### Source data ###
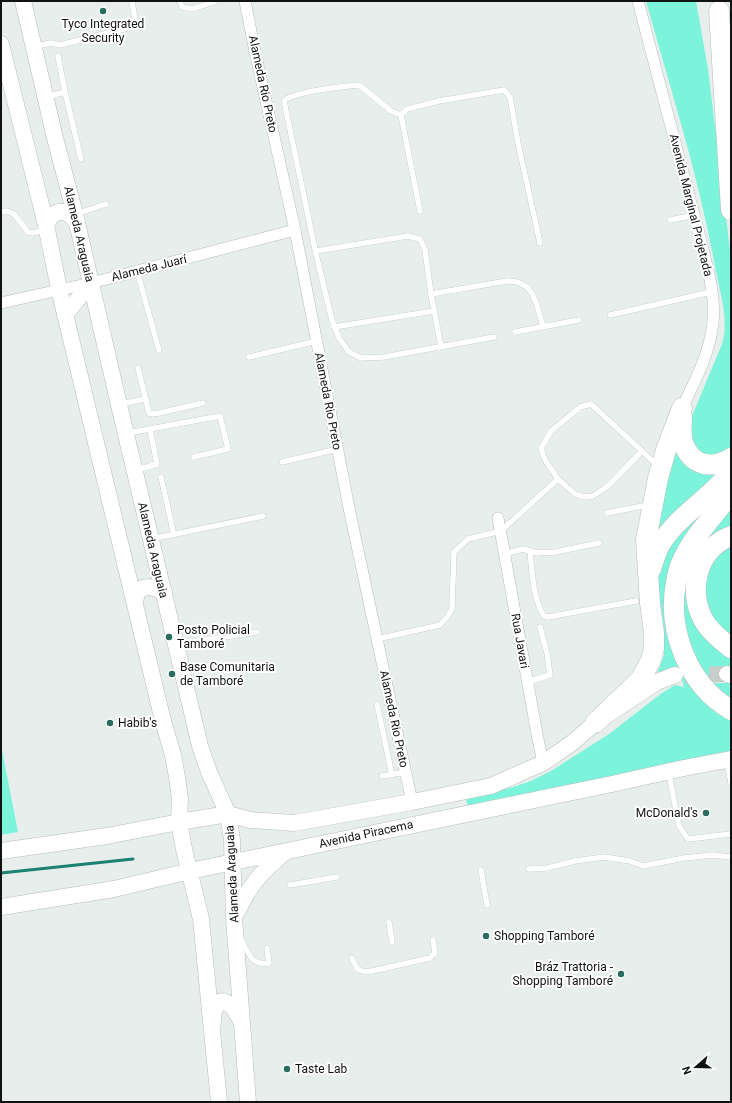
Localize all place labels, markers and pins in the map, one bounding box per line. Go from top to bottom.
marker: Tyco Integrated Security [98,6,108,16]
place label: Tyco Integrated Security [62,17,144,45]
place label: Posto Policial Tamboré [177,623,250,651]
marker: Posto Policial Tamboré [164,632,174,642]
place label: Base Comunitaria de Tamboré [180,660,275,688]
marker: Base Comunitaria de Tamboré [167,669,177,679]
place label: Habib's [118,716,157,730]
marker: Habib's [105,718,115,728]
place label: McDonald's [636,806,698,820]
marker: McDonald's [701,808,711,818]
place label: Shopping Tamboré [494,929,595,943]
marker: Shopping Tamboré [481,931,491,941]
place label: Bráz Trattoria - Shopping Tamboré [512,960,614,988]
marker: Bráz Trattoria - Shopping Tamboré [616,969,626,979]
place label: Taste Lab [295,1062,347,1076]
marker: Taste Lab [282,1064,292,1074]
###
**Work task**:
Going through the records above line by line, transcribe each one exactly and skip any pictures.

**Answer to this problem**:
Localize all place labels, markers and pins in the map, one bounding box per line. Go from top to bottom.
marker: Tyco Integrated Security [98,6,108,16]
place label: Tyco Integrated Security [62,17,144,45]
place label: Posto Policial Tamboré [177,623,250,651]
marker: Posto Policial Tamboré [164,632,174,642]
place label: Base Comunitaria de Tamboré [180,660,275,688]
marker: Base Comunitaria de Tamboré [167,669,177,679]
place label: Habib's [118,716,157,730]
marker: Habib's [105,718,115,728]
place label: McDonald's [636,806,698,820]
marker: McDonald's [701,808,711,818]
place label: Shopping Tamboré [494,929,595,943]
marker: Shopping Tamboré [481,931,491,941]
place label: Bráz Trattoria - Shopping Tamboré [512,960,614,988]
marker: Bráz Trattoria - Shopping Tamboré [616,969,626,979]
place label: Taste Lab [295,1062,347,1076]
marker: Taste Lab [282,1064,292,1074]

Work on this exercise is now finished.